Os americanos, e nós, infantilizaram-se e pelo planeta se veem mais as coisas como se de futebol se tratassem, aquele espaço de irracionalidade partilhada e criancice, no qual ou se é de uma coisa ou de outra. E isto, espontaneamente, está assim na decisão mais importante por estes tempos. O vermelho e o azul, as cores dos partidos, dos estados. As cores das pessoas. Parece tudo uma coisa tão remota, e tão eterna, que toda a gente entende e pronto, e na verdade nem é assim.
Se na América os azuis são democratas e os vermelhos republicanos, na Europa este azul e vermelho trocam-se, pois o azul conota-se com a direita e o vermelho com a esquerda. Mesmo na América chegou a ser assim: os azuis já foram os republicanos. Em todo o caso, o problema não é a correspondência de cores, é a existência delas, a forma como nos reduzem ao elementar: escolher a cor. Ser vermelho como do Benfica ou azul como do FC Porto e acaba aí. Acabou-se a persuasão, grita-se para o eleitorado assegurado, para os adeptos, aos quais não interessam crimes, suspeitas ou mentiras.

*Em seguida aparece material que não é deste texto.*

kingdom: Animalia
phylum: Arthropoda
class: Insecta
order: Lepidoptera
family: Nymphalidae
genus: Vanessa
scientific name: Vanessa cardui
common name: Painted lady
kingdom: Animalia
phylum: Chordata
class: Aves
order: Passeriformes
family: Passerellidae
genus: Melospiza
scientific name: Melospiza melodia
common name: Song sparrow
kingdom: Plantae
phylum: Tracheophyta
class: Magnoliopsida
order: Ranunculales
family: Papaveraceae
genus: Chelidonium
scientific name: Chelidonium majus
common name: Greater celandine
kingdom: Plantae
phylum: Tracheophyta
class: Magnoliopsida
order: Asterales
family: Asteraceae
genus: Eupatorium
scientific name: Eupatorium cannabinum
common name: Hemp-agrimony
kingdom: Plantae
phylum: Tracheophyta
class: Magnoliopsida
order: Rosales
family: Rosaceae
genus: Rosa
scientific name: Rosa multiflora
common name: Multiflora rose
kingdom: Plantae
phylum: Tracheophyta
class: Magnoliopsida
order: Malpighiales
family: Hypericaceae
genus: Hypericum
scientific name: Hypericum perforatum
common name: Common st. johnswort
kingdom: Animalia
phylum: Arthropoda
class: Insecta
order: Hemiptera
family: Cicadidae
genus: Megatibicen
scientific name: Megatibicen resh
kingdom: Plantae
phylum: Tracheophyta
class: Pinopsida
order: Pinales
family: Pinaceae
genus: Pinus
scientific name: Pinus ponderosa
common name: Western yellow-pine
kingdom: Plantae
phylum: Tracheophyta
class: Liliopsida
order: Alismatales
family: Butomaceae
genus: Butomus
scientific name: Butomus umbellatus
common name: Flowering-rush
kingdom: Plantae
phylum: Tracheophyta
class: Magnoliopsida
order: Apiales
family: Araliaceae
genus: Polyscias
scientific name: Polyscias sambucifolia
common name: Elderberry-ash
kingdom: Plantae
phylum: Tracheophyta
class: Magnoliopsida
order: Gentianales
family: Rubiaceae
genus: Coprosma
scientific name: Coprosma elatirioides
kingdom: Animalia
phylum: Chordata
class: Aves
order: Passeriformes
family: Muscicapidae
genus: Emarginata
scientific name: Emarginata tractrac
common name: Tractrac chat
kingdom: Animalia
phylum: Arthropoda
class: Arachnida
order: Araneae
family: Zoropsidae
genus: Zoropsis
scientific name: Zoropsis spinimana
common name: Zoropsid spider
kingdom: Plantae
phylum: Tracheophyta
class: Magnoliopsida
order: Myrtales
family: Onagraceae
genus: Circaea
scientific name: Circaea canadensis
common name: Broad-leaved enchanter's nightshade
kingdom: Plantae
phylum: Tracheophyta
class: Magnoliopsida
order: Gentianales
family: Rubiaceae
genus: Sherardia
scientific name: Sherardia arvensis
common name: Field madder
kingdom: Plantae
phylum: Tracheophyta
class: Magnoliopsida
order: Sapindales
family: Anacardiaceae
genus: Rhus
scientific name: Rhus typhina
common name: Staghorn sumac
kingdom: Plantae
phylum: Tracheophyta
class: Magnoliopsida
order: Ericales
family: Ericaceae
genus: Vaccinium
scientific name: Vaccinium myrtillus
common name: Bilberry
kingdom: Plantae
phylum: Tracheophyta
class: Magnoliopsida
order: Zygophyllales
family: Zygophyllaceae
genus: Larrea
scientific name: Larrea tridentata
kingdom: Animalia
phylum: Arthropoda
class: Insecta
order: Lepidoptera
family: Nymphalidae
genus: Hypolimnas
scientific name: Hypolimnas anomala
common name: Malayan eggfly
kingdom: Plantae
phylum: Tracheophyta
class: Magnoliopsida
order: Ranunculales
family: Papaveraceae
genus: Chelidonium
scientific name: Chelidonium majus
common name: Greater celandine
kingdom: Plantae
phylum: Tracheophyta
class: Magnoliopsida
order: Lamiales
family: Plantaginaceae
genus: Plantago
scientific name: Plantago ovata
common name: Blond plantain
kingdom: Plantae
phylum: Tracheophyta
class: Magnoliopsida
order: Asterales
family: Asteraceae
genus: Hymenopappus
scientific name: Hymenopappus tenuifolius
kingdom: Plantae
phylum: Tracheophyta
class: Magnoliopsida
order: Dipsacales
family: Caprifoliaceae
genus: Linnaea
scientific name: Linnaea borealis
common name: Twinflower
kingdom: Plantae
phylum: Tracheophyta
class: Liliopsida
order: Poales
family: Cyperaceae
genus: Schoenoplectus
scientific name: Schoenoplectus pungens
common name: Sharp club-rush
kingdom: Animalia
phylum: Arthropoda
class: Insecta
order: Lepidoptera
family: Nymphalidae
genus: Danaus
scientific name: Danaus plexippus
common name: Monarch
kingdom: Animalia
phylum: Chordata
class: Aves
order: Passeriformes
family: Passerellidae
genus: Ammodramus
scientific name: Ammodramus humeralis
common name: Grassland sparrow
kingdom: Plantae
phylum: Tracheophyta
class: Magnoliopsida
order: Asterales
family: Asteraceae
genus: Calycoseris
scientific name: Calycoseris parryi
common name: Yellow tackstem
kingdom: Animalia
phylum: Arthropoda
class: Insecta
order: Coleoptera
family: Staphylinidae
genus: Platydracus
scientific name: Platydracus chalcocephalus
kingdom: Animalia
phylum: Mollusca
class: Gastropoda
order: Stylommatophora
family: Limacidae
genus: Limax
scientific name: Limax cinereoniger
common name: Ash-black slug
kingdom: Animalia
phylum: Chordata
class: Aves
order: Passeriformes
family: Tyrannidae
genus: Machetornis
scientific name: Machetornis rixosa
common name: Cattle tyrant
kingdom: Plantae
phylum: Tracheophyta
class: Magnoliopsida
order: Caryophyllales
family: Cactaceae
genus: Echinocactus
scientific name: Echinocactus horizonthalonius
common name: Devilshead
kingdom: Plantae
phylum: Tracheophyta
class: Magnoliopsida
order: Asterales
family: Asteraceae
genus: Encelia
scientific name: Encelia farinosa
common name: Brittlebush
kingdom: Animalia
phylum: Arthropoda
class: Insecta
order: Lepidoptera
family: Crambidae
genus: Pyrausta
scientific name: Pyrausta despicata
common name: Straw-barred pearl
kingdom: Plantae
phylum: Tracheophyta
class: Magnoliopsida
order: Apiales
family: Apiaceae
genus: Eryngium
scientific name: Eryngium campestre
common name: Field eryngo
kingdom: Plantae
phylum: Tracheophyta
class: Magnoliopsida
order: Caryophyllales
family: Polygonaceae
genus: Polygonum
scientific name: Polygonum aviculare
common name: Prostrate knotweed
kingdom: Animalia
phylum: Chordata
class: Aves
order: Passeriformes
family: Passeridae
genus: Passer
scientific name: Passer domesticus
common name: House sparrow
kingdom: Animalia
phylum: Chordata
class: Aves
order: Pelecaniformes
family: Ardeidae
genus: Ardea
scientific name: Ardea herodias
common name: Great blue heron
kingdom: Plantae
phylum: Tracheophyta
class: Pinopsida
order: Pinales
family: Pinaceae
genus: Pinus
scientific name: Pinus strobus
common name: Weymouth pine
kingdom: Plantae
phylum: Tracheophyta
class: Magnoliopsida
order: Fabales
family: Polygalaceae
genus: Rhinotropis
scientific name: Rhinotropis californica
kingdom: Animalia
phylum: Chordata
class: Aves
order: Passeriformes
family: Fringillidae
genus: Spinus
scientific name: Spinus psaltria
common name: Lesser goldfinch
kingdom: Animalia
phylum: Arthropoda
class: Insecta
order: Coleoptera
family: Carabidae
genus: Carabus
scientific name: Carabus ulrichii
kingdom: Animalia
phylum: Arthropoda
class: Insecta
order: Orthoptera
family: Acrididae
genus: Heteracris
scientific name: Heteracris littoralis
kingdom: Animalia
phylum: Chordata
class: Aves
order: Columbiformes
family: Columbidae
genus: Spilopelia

São tempos duros, estes, durante os quais julgo que cada coluna, cada opinião, cada jornalista, cada pessoa de valores e princípios de sentido e senso comum, como eu, deve escrever isto pelo menos uma vez. Pelas verdades autoevidentes que a Declaração de Independência dos EUA consagra, transversais pela simplicidade. Só isto: verdades autoevidentes. Não se explica melhor. A ideia é tão boa que qualquer explicação a estraga. É o meio-campo das coisas.